TASK BRIEF: The answer must consist of each line below that contains the string "Qbar".

DATA TO PROCESS:
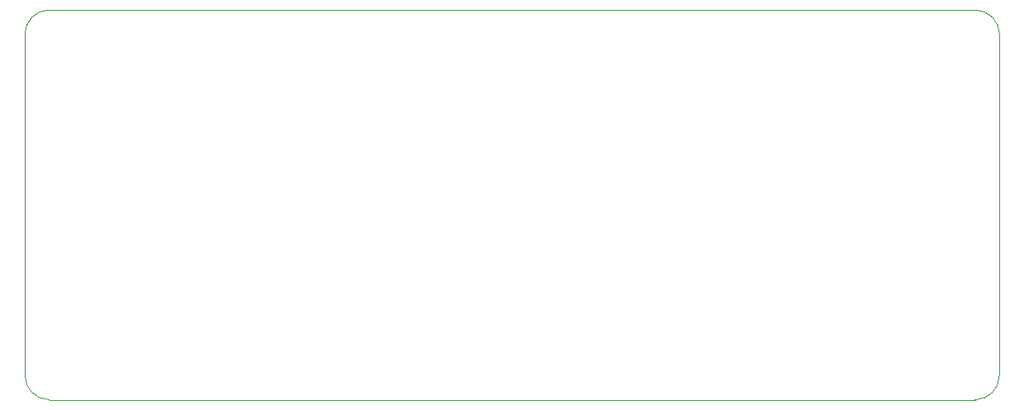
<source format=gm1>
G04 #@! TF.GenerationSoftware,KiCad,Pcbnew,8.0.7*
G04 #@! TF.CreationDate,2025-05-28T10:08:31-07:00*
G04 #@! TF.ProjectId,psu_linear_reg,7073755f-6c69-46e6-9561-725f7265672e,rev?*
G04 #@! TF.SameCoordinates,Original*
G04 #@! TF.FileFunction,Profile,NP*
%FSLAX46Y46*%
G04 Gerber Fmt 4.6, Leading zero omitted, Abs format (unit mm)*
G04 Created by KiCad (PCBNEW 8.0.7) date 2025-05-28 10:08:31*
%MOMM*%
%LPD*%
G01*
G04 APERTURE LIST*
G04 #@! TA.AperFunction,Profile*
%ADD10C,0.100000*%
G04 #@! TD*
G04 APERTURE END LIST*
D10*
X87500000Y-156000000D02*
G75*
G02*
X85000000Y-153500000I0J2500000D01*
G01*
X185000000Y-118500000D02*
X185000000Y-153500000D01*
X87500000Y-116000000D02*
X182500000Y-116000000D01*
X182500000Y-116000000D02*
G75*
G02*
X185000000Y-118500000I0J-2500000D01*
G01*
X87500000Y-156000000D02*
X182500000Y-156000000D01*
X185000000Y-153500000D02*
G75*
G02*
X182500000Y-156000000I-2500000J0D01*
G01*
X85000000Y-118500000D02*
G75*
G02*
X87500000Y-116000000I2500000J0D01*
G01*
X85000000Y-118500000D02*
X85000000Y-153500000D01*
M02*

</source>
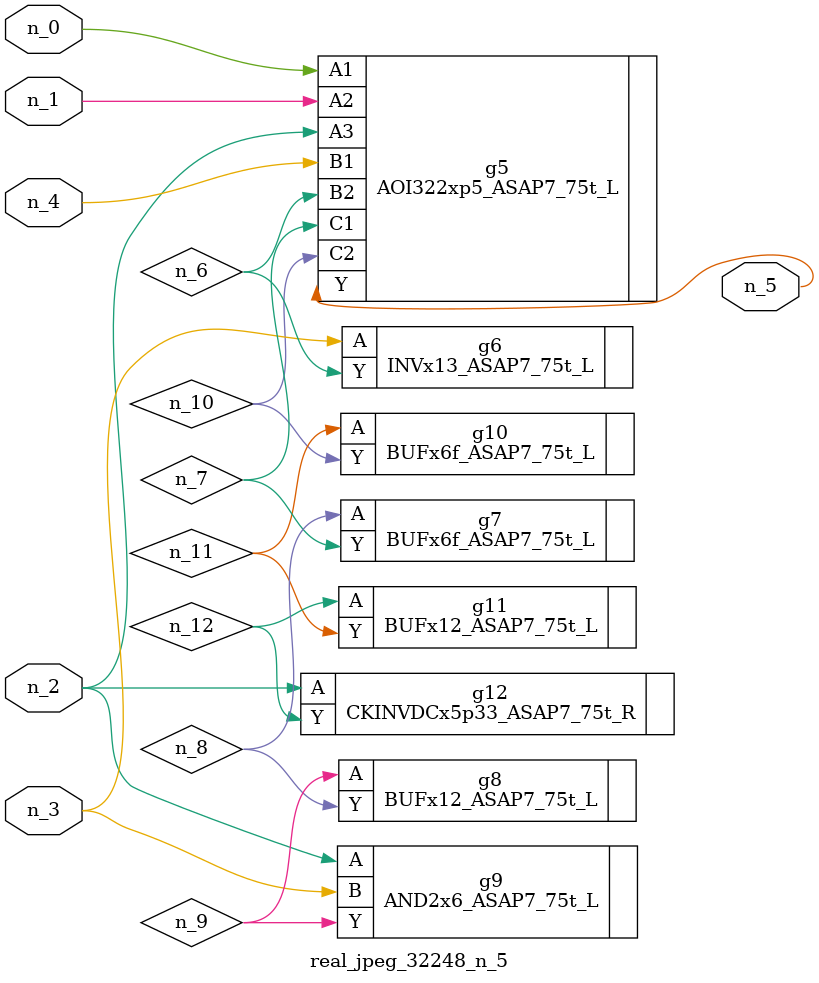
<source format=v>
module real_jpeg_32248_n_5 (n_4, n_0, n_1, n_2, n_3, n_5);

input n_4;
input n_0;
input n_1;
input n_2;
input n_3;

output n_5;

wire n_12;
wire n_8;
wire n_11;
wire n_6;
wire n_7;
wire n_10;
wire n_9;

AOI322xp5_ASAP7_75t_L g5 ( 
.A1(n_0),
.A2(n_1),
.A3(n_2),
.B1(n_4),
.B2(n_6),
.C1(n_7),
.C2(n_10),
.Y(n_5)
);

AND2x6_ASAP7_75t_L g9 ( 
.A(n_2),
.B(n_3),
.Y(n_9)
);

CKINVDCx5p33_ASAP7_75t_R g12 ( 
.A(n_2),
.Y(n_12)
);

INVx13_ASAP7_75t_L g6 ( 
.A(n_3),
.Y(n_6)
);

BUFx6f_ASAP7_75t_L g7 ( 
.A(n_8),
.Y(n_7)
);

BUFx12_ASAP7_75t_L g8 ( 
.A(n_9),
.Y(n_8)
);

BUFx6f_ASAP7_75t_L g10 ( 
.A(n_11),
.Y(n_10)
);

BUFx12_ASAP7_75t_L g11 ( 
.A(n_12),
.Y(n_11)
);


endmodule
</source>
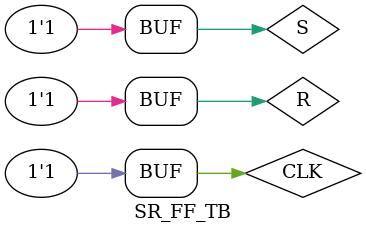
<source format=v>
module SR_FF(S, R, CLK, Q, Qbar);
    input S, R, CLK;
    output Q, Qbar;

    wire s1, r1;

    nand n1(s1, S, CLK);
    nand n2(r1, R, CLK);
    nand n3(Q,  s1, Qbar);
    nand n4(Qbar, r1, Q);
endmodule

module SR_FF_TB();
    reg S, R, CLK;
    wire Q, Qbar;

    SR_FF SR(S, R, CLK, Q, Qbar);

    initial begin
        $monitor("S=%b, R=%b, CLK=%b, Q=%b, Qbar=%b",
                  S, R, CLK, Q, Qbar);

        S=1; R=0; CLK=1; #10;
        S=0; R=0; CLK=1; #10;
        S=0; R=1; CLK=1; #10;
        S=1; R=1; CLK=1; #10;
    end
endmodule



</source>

RESULT OF THE TASK:
module SR_FF(S, R, CLK, Q, Qbar);
    output Q, Qbar;
    nand n3(Q,  s1, Qbar);
    nand n4(Qbar, r1, Q);
    wire Q, Qbar;
    SR_FF SR(S, R, CLK, Q, Qbar);
        $monitor("S=%b, R=%b, CLK=%b, Q=%b, Qbar=%b",
                  S, R, CLK, Q, Qbar);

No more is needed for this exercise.